Tantas maniobras sucias hubo en las semanas previas a aquellos comicios, respaldadas por el gobernador Wood, que la figura de Bartolomé Masó, bien respetada y querida por el pueblo, con historia de luchas y firme criterio independentista, desistió a última hora de participar en la contienda, y en consecuencia el candidato favorito de los yankis, Estrada Palma, con solo el 47% de los votos emitidos, se convirtió en el Presidente de la república nacida bajo la humillante Enmienda Platt.

Otro escandaloso hecho sobre la presencia de la mano de Washington en los procesos electorales en Cuba se dio en 1907 en medio de la segunda intervención militar norteamericana. El Imperio creó una convención consultiva, presidida por el coronel Enoch Crowder, a fin de que elaborase leyes complementarias a la Constitución de 1901, entre ellas una Ley Electoral. Afortunadamente dentro de esa convención fueron incluidos algunos cubanos ilustres, entre ellos Juan Gualberto Gómez, quien obstaculizó maniobras encaminadas a que en esa Ley Electoral se otorgase el voto a los extranjeros. Entonces un 30% de la población en Cuba era extranjera. En la ciudad de La Habana, por ejemplo, de 75 mil personas en edad electoral, es decir, mayores de 21 años, solo 35 mil eran cubanos, y de ellos el 60% no podrían votar pues eran analfabetos. Juan Gualberto Gómez logró que en esa Ley se refrendase el sufragio universal, aunque las mujeres continuaron excluidas.

Con mayores bríos injerencistas, Crowder volvió a Cuba en 1921. Desde un acorazado surto en el puerto, amenazando con la Enmienda Platt, y disfrazado de moralista y de luchador contra la corrupción y los fraudes, se puso a enviar una serie de memorandos al presidente Alfredo Zayas, entre ellos uno sobre el Registro Electoral, con instrucciones sobre cómo debía proceder. Por acciones tan groseras y humillantes tuvo que pasar nuestro pueblo en aquella república neocolonial.

En ese memorando, Crowder expresó preocupación con la adopción del Registro Electoral Permanente, y exponía que en las elecciones de 1918 se pudo comprobar que por medio del fraude y de la corrupción, los Registros habían sobrepasado todas las proporciones en el número de electores. Recuerdo que en una de las municipalidades —agregaba—, el número de electores excedía en muchos miles al total de la población, y en todos los demás términos municipales las listas estaban enormemente aumentadas.

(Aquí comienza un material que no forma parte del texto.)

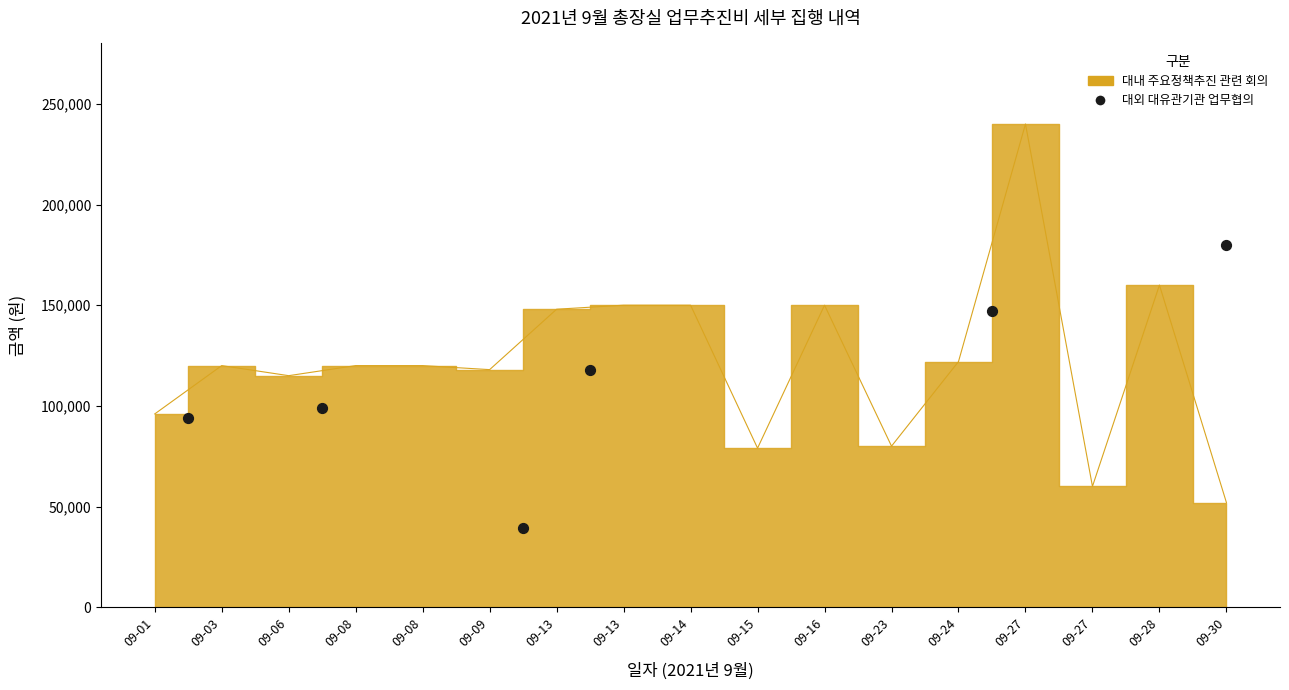

What is the range of Y values (max minus min)?

140500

El procónsul yanki reclamaba del Presidente Zayas "toda la mejor atención" en el asunto de los Registros Electorales, ya que la Junta Central Electoral había aplicado una disposición de exclusión del Registro de todos los electores que no hubiesen ido a votar en las elecciones parciales de 1921, y que, según tal enmienda al Código electoral de 1919, esa decisión solo podía variarse por un acuerdo del Congreso o la restitución por petición de cada ciudadano excluido ciento diecinueve días antes de las elecciones, convocadas para el primero de noviembre de 1922.

Crowder decía que "queda solamente un tiempo muy limitado para resolver en cuanto al número enorme de inclusiones" y recababa que la Junta Central Electoral dictase alguna regla especial de urgencia que pudiese facilitar la mejor manera de practicar y preparar los Registros para las próximas elecciones bienales. Hasta esos detalles electorales llegaba el intrusismo del coronel Crowder.